Waktu demi waktu tidak terasa aku telah lulus kuliah dan telah mendapat pekerjaan di
luar negeri begitu pula dengan kedua sahabatku. Sifa mendapat pekerjaan sebagai manager di
suatu perusahaan. Sedangkan Soni sudah bekerja sebagai pilot yang dia cita-citakan selama ini.
Aku berpikir betapa beruntungnya aku pada saat itu bersama kedua sahabatku itu belajar
setengah mati demi mengejar kebahagiaan di masa depan ini. Namun sebaliknya aku
mendengar kabar buruk dari kedua sahabatku yaitu Sandi dan Sandra. Aku mendengar kabar
bahwa Sandi jatuh miskin karena perusahaan milik orangtuanya bangkrut sehingga semua
kekayaan yang dimiliki Sandi selama ini hilang seketika. Sedangkan kabar terakhir yang ku
dengar dari Sandra yaitu dia menjadi mudah sakit semenjak kedua orang tuanya meninggal
dunia, ditambah lagi kebiasaan dia yang selalu pulang malam membuat badannya semakin
lemah yang membuat dia harus selalu beristirahat dirumah.

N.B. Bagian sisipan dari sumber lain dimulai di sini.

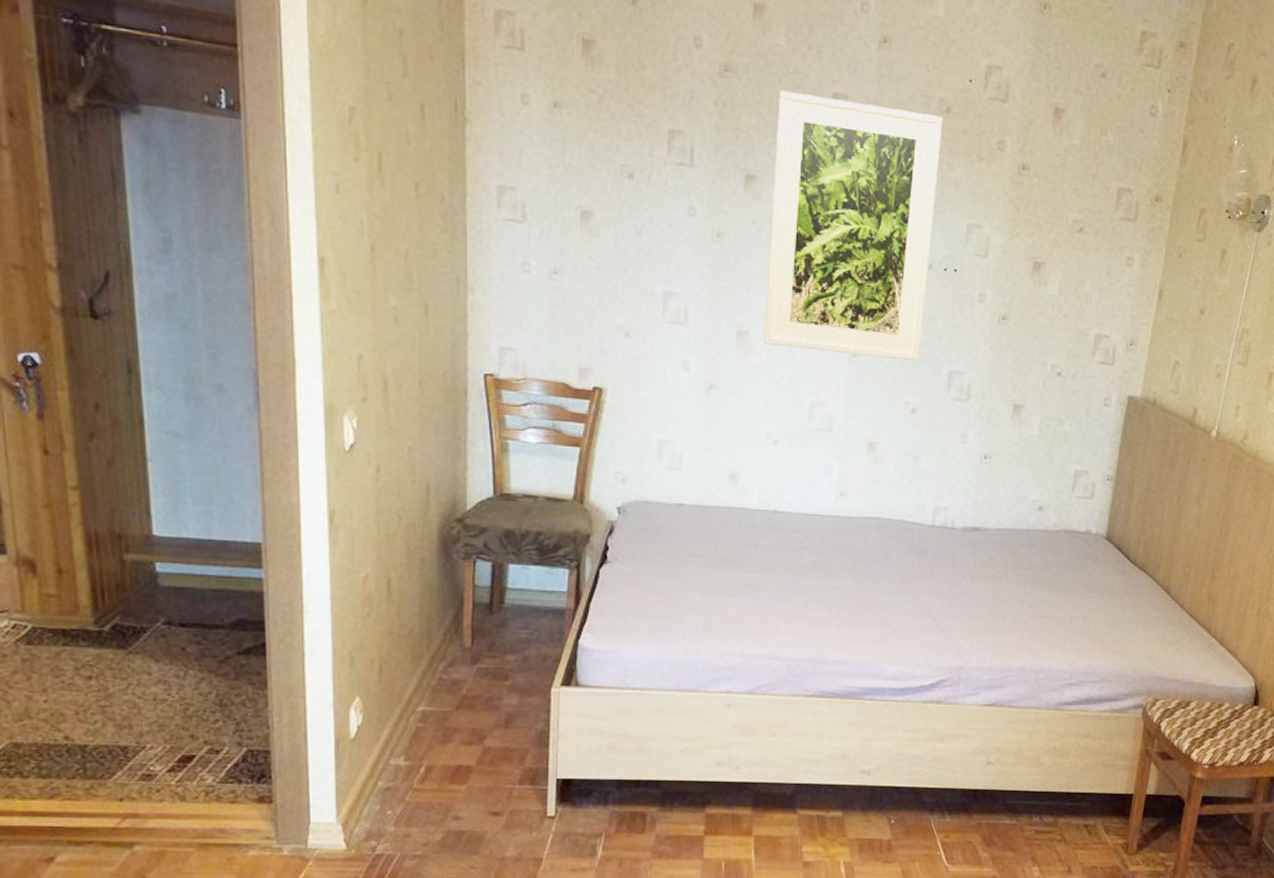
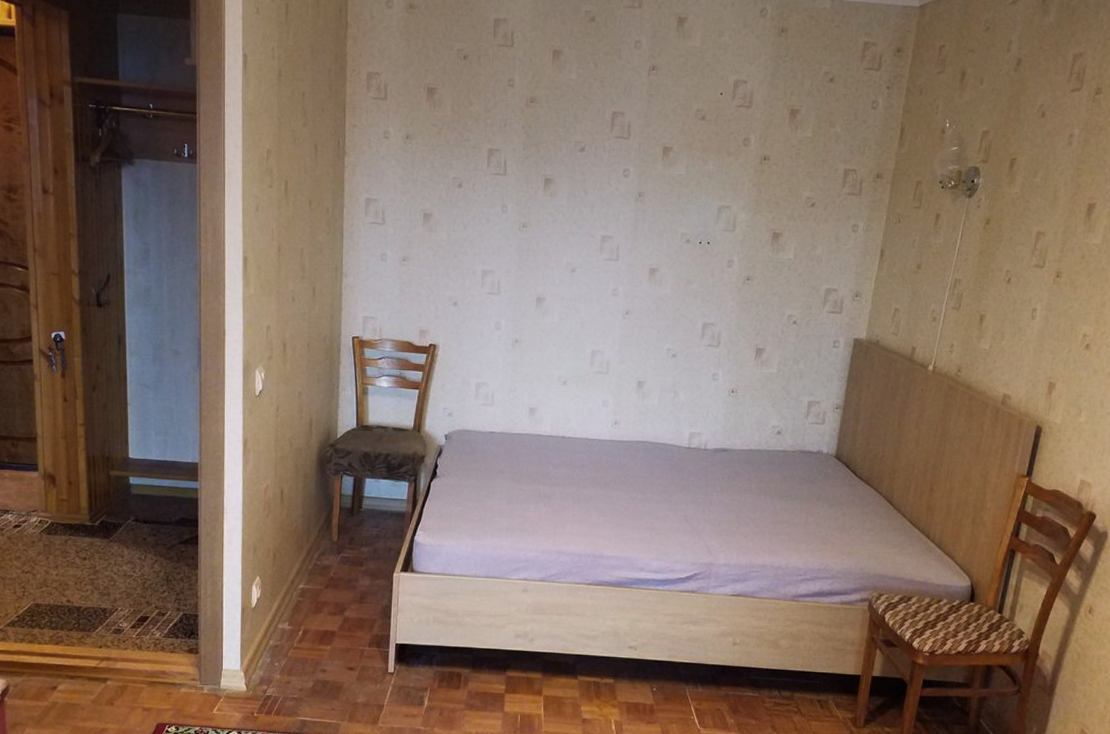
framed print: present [764,90,944,362] -> none [557,113,699,317]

Memang benar adanya jika roda kehidupan membuat kehidupan seseorang yang
tadinya berada diatas seketika dapat berubah menjadi dibawah. Oleh karena itu , aku berjuang
keras demi mencapai kesuksesan yang telah kedua orang tuaku raih sehingga dapat
membanggakan kedua orang tuaku. Aku percaya bahwa hasil yang aku dapat ini tidak
mengkhianati proses yang telah aku lakukan sebelumnya.